Since coming into existence in 1918, the New Jersey State Interscholastic Athletic Association has regulated the competitive interests of the state’s student-athletes.
As the NJSIAA celebrates its centennial and heads into its second century, that responsibility is as strong as ever. And to help strengthen that commitment, the association is looking to help the student-athletes beyond the field of play.
The latest step in that direction took place on Oct. 5, when the first NJSIAA Senior Leadership Summit took place at the Westin Hotel in Princeton.
Every NJSIAA-member school was invited to send a senior representative to attend the four-hour program that featured four guest speakers, who each grew up playing sports in different parts of New Jersey.
The speakers were:
Dr. Lamont Repollet, the current state Education Commissioner and former athlete at Carteret High School.
Gian Paul Gonzalez, Union City native and former athlete at Manchester Regional, who has become an internationally-known motivational speaker.

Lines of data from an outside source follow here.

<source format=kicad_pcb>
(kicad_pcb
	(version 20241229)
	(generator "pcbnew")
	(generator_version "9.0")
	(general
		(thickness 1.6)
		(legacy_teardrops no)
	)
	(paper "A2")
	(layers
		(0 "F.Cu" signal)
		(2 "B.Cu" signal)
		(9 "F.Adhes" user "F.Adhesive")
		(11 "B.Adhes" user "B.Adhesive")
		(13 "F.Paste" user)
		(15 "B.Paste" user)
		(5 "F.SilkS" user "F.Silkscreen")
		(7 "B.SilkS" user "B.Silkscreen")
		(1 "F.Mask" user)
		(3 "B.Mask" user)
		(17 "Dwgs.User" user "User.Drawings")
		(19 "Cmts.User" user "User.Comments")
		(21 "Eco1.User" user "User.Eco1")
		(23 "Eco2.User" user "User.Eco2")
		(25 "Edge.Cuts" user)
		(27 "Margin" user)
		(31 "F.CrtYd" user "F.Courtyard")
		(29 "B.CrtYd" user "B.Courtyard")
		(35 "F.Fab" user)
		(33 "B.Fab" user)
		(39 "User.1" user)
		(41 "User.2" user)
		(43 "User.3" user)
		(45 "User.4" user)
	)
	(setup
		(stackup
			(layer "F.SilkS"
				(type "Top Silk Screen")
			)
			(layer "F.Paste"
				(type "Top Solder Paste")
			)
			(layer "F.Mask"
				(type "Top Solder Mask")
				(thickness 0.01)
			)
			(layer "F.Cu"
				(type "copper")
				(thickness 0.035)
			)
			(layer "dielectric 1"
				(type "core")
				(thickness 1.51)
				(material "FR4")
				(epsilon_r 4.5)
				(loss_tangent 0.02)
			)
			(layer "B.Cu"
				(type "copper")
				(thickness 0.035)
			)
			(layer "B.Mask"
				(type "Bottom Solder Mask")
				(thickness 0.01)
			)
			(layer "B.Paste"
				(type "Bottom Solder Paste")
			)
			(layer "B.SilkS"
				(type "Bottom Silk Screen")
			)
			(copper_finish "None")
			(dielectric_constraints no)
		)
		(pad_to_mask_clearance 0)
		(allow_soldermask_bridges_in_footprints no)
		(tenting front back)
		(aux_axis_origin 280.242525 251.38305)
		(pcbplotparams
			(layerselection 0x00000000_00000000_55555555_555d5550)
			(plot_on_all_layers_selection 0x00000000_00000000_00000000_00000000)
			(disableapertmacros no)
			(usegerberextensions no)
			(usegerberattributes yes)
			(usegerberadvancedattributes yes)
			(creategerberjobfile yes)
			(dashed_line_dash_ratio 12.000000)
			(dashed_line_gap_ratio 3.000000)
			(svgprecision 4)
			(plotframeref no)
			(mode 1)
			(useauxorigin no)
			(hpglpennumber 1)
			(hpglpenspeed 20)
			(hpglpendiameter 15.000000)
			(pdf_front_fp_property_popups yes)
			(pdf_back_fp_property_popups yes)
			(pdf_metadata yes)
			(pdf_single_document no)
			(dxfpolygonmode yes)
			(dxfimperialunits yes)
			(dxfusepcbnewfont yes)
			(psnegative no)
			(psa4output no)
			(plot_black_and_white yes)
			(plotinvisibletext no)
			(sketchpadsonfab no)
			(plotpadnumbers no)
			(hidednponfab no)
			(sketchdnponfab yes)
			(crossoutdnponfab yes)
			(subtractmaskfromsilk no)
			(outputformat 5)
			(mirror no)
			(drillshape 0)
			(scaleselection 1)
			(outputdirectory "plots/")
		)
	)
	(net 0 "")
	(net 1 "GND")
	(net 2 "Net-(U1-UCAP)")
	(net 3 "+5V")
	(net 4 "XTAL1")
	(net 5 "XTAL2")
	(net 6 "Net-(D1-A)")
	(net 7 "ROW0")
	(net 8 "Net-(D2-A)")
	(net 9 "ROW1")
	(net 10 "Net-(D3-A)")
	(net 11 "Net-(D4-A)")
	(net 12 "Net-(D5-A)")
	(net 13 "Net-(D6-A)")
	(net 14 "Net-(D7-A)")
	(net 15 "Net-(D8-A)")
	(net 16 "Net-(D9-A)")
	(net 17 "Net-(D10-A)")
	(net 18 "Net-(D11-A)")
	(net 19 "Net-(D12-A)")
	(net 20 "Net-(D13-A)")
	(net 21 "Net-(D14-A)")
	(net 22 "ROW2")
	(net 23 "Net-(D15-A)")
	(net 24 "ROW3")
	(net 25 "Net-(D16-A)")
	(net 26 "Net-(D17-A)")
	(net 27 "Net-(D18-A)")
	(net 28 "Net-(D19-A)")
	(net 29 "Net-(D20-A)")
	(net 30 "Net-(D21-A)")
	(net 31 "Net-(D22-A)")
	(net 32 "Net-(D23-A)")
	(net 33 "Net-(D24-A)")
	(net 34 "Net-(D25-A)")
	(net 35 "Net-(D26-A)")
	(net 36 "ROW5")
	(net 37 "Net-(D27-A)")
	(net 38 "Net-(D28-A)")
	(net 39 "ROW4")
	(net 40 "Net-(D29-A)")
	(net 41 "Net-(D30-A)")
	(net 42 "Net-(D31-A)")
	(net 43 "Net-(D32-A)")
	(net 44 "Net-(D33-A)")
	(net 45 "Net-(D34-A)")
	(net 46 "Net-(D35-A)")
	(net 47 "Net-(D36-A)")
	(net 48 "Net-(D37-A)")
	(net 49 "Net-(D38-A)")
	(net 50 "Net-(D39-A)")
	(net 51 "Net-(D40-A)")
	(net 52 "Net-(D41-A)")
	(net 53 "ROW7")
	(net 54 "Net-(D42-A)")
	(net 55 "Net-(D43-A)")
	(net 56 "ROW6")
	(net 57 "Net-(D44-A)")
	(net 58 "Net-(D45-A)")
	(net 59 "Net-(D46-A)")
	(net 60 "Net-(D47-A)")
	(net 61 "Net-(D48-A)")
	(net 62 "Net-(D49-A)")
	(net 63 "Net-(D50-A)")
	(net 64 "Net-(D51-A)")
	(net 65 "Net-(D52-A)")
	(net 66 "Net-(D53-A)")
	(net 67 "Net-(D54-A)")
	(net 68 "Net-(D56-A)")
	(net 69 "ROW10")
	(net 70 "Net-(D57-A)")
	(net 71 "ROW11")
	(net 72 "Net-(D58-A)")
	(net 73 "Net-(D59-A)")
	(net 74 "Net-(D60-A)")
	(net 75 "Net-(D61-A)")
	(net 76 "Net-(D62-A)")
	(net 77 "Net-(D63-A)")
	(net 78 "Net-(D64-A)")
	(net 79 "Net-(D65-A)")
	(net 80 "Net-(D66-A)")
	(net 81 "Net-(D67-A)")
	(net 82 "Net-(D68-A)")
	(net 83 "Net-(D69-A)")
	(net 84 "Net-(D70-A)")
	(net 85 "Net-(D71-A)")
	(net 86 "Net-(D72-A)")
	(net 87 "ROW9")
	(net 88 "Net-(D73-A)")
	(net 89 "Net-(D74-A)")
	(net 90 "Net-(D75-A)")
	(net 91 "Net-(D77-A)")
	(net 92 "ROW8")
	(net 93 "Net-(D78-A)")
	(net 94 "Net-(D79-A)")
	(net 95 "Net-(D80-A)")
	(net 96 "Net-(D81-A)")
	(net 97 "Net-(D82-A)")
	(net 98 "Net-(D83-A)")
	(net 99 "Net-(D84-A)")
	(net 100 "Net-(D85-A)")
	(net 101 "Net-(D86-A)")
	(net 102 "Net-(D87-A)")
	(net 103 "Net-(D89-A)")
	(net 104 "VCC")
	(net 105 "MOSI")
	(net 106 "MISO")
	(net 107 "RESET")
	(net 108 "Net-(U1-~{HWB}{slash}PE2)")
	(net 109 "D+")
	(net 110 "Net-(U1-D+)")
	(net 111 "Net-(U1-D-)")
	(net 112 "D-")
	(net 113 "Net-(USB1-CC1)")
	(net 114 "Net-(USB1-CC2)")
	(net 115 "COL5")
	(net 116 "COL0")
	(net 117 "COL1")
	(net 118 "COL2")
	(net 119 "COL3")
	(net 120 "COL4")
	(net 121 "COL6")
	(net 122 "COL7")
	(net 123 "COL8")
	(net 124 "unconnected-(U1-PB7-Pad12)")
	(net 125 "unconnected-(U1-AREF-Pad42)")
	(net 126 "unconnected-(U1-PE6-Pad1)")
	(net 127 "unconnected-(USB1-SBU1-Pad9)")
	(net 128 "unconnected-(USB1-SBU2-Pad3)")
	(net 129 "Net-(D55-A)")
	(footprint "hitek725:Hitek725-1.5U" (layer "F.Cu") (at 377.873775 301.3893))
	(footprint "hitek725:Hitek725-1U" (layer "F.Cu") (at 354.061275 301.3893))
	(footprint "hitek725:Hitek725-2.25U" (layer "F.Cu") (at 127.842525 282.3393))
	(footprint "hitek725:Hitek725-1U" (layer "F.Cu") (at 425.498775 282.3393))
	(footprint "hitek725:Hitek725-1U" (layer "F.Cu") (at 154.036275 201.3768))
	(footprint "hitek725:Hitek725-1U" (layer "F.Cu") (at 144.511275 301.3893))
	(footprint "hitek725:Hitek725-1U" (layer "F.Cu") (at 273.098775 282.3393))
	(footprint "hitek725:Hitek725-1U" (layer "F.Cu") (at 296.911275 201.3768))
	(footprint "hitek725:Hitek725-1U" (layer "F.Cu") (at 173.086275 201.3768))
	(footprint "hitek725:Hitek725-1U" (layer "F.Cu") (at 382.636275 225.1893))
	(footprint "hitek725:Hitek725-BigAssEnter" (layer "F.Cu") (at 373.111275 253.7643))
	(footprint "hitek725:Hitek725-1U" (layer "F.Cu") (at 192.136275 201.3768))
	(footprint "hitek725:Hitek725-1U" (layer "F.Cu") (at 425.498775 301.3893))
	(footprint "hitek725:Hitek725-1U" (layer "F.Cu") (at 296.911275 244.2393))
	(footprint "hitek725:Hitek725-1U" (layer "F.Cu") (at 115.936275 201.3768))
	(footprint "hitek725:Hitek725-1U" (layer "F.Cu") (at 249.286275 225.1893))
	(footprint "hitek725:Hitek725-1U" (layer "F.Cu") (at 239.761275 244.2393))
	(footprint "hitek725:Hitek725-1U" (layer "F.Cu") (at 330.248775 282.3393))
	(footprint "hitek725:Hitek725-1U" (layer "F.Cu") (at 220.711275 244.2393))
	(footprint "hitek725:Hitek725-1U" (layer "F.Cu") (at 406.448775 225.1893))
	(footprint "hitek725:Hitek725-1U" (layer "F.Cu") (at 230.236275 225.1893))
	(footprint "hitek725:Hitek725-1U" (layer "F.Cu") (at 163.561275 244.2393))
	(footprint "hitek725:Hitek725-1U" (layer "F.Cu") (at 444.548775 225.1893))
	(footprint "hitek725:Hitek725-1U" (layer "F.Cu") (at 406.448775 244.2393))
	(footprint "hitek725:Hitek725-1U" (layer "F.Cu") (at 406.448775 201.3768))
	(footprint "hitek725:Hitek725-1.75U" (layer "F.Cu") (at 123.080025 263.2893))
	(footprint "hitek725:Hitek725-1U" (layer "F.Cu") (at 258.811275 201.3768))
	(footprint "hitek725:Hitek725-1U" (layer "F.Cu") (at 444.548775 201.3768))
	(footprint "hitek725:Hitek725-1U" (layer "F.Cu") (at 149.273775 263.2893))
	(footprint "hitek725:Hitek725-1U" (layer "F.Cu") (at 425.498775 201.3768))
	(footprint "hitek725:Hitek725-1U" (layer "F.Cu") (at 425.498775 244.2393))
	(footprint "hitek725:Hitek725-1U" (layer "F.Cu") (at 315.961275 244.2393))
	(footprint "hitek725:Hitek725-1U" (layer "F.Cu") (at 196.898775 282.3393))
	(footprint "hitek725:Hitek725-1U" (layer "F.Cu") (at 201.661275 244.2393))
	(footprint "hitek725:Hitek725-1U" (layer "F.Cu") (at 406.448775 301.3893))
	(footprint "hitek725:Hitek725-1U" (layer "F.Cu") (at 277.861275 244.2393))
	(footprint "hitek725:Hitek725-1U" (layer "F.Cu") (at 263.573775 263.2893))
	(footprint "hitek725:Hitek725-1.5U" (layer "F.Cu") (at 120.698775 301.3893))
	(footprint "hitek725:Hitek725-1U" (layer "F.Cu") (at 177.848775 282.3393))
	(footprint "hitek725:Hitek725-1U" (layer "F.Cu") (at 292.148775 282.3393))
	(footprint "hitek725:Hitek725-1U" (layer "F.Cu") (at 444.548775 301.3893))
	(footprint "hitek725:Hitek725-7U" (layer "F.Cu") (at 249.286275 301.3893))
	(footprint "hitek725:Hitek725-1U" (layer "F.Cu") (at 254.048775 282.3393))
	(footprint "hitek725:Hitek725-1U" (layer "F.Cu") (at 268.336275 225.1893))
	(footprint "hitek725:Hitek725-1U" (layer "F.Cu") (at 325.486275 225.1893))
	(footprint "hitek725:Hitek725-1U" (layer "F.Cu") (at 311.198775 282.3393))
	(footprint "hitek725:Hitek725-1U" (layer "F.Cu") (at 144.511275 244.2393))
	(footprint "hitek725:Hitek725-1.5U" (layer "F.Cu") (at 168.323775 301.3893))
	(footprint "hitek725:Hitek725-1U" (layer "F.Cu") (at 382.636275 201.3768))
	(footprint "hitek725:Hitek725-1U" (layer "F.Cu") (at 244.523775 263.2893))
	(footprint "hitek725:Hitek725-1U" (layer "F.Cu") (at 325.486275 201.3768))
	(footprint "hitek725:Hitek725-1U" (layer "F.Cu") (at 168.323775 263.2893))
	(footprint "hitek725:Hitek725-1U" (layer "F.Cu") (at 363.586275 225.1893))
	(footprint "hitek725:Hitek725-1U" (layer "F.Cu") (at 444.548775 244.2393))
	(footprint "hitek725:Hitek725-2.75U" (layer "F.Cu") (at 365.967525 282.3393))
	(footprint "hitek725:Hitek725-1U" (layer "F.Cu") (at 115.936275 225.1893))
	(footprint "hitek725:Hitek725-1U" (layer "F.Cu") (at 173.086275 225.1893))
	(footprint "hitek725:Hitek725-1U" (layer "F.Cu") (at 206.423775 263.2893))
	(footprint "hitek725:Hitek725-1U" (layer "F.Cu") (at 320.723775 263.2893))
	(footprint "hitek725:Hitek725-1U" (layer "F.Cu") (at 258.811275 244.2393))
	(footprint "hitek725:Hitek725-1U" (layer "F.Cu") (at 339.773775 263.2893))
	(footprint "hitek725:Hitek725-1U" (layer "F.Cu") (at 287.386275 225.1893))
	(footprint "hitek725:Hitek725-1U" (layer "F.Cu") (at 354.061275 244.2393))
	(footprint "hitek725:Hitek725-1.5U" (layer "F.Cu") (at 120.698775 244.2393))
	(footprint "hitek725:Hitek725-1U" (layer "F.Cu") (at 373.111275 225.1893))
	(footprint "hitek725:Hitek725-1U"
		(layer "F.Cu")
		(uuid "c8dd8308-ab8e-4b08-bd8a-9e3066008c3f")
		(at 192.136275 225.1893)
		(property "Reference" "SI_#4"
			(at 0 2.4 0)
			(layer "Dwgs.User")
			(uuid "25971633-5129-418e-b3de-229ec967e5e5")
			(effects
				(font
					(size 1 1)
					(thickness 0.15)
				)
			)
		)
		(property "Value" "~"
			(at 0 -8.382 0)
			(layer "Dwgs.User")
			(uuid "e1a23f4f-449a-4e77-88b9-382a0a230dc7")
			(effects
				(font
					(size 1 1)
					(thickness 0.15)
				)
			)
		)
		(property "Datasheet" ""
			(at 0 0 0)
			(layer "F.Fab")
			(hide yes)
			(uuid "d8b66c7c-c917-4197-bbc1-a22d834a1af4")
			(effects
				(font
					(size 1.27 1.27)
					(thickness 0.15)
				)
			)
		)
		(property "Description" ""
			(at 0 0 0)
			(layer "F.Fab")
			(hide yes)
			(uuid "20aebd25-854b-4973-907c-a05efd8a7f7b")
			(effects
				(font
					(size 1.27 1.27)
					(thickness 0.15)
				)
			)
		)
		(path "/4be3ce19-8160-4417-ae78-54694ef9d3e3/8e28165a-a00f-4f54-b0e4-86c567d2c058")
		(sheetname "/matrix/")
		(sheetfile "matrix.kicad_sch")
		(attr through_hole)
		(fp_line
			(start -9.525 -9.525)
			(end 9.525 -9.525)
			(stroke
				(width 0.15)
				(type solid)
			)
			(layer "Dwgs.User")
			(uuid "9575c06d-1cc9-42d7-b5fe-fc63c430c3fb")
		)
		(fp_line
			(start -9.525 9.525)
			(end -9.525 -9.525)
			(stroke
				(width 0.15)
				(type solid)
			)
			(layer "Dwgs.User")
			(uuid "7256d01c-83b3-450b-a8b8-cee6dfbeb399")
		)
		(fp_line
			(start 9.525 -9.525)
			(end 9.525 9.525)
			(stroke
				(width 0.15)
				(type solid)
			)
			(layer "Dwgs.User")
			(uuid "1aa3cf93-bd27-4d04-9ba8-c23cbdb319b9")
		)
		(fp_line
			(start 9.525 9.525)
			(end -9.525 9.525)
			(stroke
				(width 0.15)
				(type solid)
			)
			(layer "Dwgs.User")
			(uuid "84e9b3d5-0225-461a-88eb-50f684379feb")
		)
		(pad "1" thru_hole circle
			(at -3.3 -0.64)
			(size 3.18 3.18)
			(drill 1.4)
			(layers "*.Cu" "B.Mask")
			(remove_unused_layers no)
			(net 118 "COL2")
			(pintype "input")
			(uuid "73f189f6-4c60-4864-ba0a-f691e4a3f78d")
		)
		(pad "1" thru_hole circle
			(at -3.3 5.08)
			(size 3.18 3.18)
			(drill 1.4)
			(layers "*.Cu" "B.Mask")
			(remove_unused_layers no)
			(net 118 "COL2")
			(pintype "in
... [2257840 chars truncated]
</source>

Bob Hurley, Sr., the winningest basketball coach in New Jersey history, with 1,187 wins, 28 Non-Public state championships and 13 Tournament of Championships at St. Anthony in Jersey City, and one of three high school coaches inducted into the Naismith Memorial Basketball Hall of Fame.
Dr. Jarrod Spencer, former football and wrestling athlete at Phillipsburg and now a sports physchologist. His “Mind of An Athlete,” is a sports psychology company committed to improving the emotional health of athletes.
The program was organized by Colleen Maguire, NJSIAA Director of Finance and Administration, who was also an All-State basketball player and field hockey athlete during her days at South Hunterdon.
The NJSIAA was excited by the presence of Dr. Repollet, who was appointed Commissioner of Education earlier this year. The Commissioner, too, was pleased to spend time with the student-athletes.
During his remarks, Dr. Repollet asked the audience to take 10 seconds to imagine their lives without sports, and he went on to point out the lifelong benefits the students have already gained through their participation in sports.
“It’s always a good day when I get to be around kids,” Dr. Repollet said. “This was nice. I look forward to seeing how this grows. It’s more than just about the games on the field, and that’s what this is all about.”
The keynote speaker was Gonzalez, who was a Division 3 basketball All-American at Montclair State, who became a school teacher in Union City and then a internationally-sought motivational speaker after he gained fame with his “All In” speech to the New York Giants leading into their surprise run to the Super Bowl championship in 2015.
Hurley passed along many of the tips he’s picked up over the years that help in both athletics and in life.
Dr. Spencer gave an interactive presentation which showed up how the mind works, how a clearer mind leads to better performance, and how mental stress is not to be ignored, and in fact, is rather common.
There were more than 125 students in attendance, who were seated at tables exclusively comprised of fellow seniors from other schools. The students also enjoyed the program, and the advice offered by the speakers.
“I thought this was really cool and very inspiring,” said Molly McEneaney, a volleyball and softball player from Barnegat. “It was about more than playing sports and being on the field. It was touching how all of the speakers explained it. It was also cool how they are appreciating more than just who we are on the field.”
“I got a lot of things out of this,” said Dameer Vital, a basketball player from Irvington. “It was good to meet other athletes and know what they are going through. I learned that I have to clear my head more in order to improve on the court, and I really enjoyed Bob Hurley and Gian Paul. They really touched me.”
Christopher Gomez was the student representative from West Milford. He plays soccer, basketball and baseball.
“I learned a lot about my mind and how to release stress so that I can perform better,” he said. “I also learned that my voice matters, and that we need to set an example to younger players, and how we can also set an example in our school and community. I also met people from schools from all over, and was interesting to see the differences between North and South Jersey.”